Problem statement ▸ Write out exactly the lines below starting at the one containing "Vaccine Injury Compensation" and ending at the one containing "decreases when the postsynaptic activity". Omit every picture.

Collected data
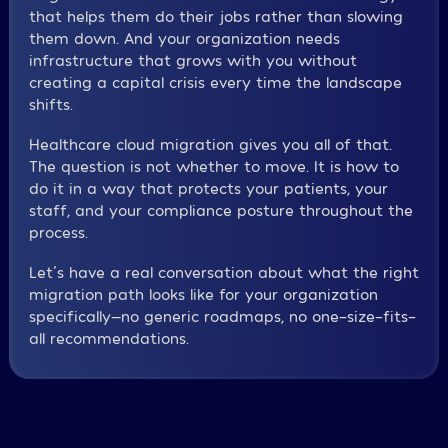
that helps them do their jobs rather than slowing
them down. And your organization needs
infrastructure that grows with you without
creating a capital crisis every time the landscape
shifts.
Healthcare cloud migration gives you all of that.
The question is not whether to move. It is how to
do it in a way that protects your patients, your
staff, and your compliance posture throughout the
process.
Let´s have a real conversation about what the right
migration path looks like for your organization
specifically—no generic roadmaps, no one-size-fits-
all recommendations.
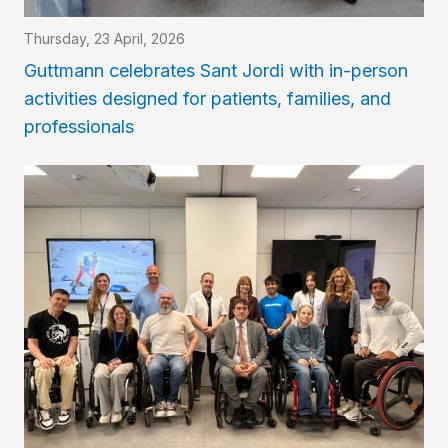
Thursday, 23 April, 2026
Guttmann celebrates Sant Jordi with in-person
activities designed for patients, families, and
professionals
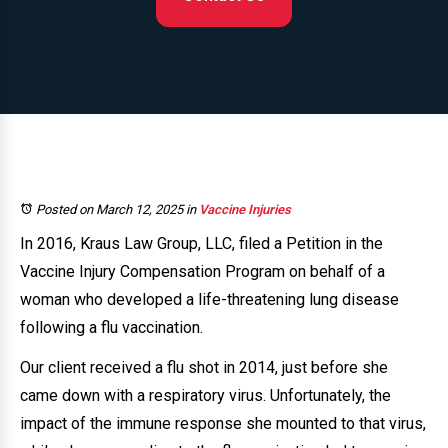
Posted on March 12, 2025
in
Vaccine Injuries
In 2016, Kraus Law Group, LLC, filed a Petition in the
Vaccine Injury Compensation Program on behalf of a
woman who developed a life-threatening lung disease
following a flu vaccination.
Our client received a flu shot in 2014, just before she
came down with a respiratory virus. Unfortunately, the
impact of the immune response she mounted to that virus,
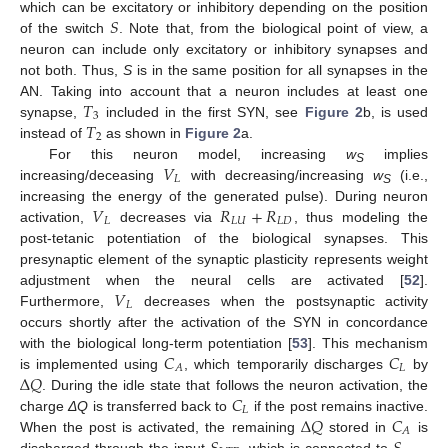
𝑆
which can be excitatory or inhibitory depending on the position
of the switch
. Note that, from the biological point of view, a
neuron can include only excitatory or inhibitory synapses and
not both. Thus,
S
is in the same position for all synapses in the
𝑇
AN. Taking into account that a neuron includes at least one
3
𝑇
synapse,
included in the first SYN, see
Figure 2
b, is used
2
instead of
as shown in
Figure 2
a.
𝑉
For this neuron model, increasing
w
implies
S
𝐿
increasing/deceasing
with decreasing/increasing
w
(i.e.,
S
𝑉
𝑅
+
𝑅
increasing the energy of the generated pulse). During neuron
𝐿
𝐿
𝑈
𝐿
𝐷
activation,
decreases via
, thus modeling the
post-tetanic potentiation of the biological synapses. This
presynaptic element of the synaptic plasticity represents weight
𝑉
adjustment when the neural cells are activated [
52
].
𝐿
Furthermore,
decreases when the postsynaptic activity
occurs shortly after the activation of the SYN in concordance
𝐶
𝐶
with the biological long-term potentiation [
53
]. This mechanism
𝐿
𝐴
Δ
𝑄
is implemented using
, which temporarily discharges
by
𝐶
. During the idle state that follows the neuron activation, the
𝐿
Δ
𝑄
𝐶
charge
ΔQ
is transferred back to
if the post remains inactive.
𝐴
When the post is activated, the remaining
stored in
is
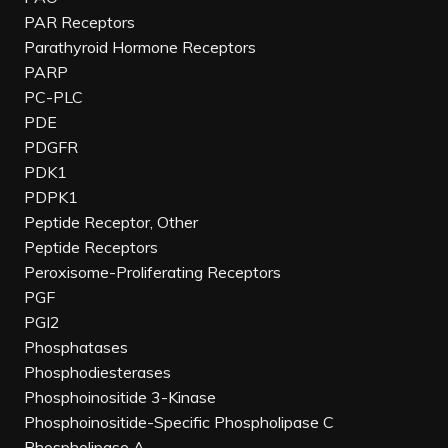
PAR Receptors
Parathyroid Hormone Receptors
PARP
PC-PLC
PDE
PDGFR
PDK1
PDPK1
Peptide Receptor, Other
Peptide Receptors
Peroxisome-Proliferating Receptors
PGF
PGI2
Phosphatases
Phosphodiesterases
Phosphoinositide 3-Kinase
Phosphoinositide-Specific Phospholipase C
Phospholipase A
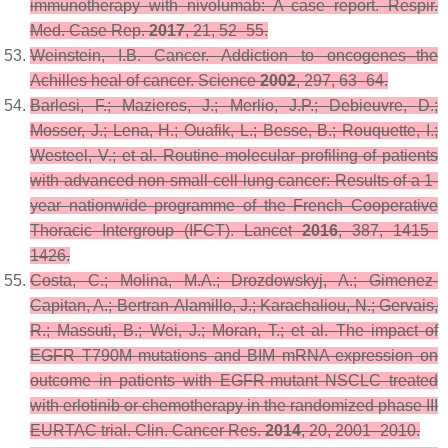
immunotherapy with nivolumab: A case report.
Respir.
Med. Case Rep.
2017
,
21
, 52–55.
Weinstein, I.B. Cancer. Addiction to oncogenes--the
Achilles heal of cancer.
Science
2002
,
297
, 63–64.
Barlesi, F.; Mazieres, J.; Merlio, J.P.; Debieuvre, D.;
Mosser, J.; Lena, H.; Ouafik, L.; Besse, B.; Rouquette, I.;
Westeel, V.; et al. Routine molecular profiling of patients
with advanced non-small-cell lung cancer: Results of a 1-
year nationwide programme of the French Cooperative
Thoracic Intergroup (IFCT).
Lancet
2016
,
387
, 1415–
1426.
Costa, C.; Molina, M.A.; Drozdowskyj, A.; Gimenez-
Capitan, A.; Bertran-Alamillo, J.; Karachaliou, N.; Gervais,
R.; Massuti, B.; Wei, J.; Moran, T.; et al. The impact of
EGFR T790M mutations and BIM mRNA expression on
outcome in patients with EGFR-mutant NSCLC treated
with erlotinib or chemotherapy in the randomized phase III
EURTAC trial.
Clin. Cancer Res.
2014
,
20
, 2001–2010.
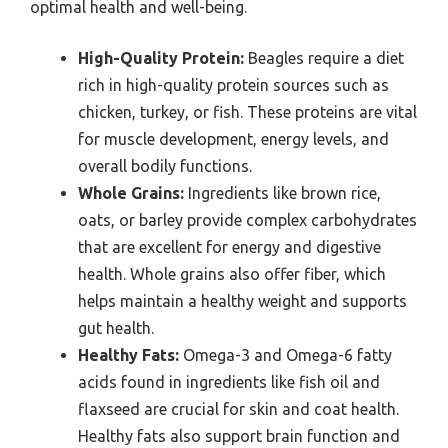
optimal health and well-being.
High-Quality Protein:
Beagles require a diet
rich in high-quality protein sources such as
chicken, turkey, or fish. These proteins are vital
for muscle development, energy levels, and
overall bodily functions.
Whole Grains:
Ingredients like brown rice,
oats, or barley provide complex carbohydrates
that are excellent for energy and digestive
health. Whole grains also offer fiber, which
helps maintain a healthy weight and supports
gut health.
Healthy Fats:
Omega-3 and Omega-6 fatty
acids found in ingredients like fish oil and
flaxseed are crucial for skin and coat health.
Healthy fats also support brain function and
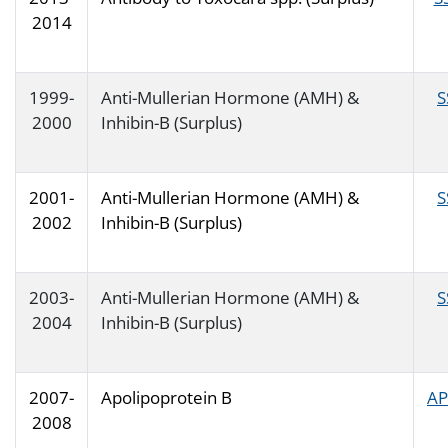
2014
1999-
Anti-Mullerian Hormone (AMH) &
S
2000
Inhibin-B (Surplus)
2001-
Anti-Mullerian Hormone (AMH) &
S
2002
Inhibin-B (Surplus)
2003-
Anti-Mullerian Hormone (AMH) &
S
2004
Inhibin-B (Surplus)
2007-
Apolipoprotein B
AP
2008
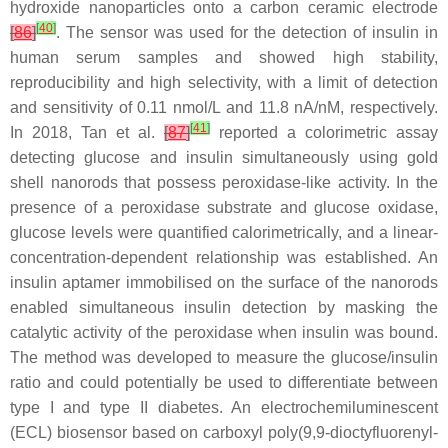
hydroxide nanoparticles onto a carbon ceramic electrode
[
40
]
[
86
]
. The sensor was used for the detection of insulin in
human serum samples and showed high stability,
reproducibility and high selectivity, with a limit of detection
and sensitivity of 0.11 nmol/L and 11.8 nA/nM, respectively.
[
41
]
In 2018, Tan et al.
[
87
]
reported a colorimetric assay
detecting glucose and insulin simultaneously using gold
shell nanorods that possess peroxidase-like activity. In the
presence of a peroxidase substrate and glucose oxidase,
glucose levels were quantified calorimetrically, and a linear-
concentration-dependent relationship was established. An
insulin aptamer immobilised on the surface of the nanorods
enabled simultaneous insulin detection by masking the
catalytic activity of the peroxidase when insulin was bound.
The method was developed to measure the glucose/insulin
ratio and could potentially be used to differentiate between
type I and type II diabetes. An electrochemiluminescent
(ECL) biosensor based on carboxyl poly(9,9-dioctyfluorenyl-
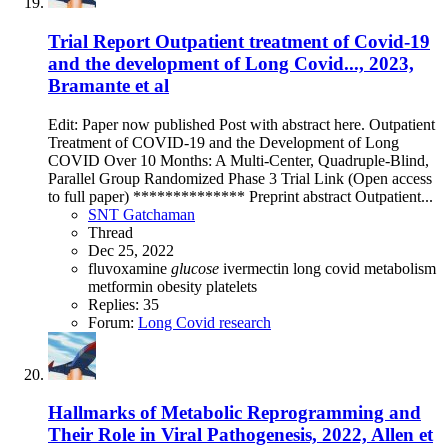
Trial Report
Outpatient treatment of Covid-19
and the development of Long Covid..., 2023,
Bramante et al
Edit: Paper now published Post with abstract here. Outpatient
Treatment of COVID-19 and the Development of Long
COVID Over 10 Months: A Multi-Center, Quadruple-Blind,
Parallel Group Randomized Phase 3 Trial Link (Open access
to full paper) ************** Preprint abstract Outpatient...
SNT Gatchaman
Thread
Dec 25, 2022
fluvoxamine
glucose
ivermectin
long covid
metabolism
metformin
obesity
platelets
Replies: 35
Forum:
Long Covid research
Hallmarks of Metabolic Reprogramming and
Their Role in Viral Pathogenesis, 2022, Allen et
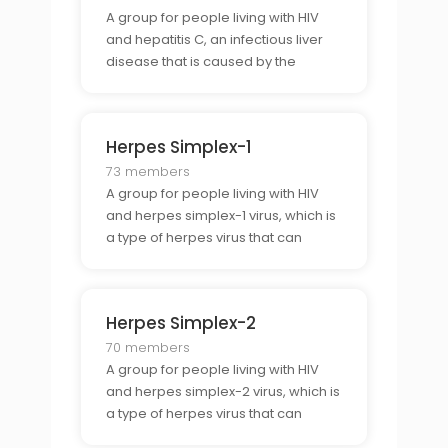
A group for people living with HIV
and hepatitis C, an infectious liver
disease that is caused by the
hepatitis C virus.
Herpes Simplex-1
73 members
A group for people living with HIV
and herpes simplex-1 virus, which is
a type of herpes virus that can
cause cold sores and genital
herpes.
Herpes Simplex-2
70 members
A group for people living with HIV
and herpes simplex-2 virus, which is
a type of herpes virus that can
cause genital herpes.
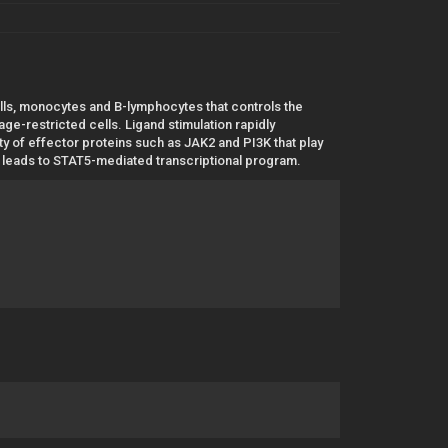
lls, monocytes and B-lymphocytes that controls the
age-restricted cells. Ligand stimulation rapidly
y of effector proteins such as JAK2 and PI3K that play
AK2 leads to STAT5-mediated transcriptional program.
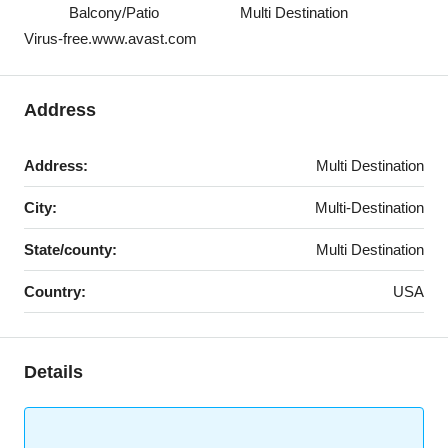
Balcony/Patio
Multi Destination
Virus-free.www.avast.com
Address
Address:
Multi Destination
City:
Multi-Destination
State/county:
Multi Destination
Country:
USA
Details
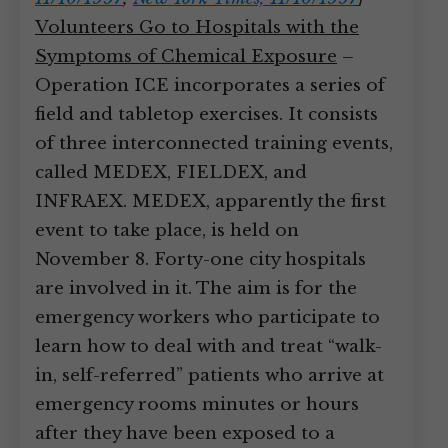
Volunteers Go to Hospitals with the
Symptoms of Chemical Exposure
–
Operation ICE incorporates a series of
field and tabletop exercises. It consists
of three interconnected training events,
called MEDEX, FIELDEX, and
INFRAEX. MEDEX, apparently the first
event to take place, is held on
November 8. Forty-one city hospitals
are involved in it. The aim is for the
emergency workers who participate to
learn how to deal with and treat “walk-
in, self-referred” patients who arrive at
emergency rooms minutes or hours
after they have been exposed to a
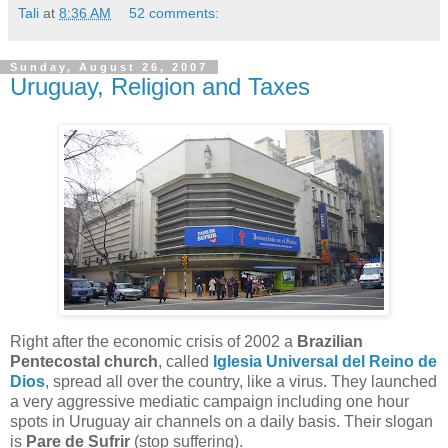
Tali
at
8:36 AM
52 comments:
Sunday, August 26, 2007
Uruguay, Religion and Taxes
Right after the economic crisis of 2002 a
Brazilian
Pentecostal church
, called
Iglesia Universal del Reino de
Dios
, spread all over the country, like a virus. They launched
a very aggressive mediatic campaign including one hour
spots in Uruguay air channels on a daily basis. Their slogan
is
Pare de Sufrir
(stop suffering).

Solution for this exercise ▸
Vaccine Injury Compensation Program on behalf of a
woman who developed a life-threatening lung disease
following a flu vaccination.
Our client received a flu shot in 2014, just before she
came down with a respiratory virus. Unfortunately, the
impact of the immune response she mounted to that virus,
𝑆
which can be excitatory or inhibitory depending on the position
of the switch
. Note that, from the biological point of view, a
neuron can include only excitatory or inhibitory synapses and
not both. Thus,
S
is in the same position for all synapses in the
𝑇
AN. Taking into account that a neuron includes at least one
3
𝑇
synapse,
included in the first SYN, see
Figure 2
b, is used
2
instead of
as shown in
Figure 2
a.
𝑉
For this neuron model, increasing
w
implies
S
𝐿
increasing/deceasing
with decreasing/increasing
w
(i.e.,
S
𝑉
𝑅
+
𝑅
increasing the energy of the generated pulse). During neuron
𝐿
𝐿
𝑈
𝐿
𝐷
activation,
decreases via
, thus modeling the
post-tetanic potentiation of the biological synapses. This
presynaptic element of the synaptic plasticity represents weight
𝑉
adjustment when the neural cells are activated [
52
].
𝐿
Furthermore,
decreases when the postsynaptic activity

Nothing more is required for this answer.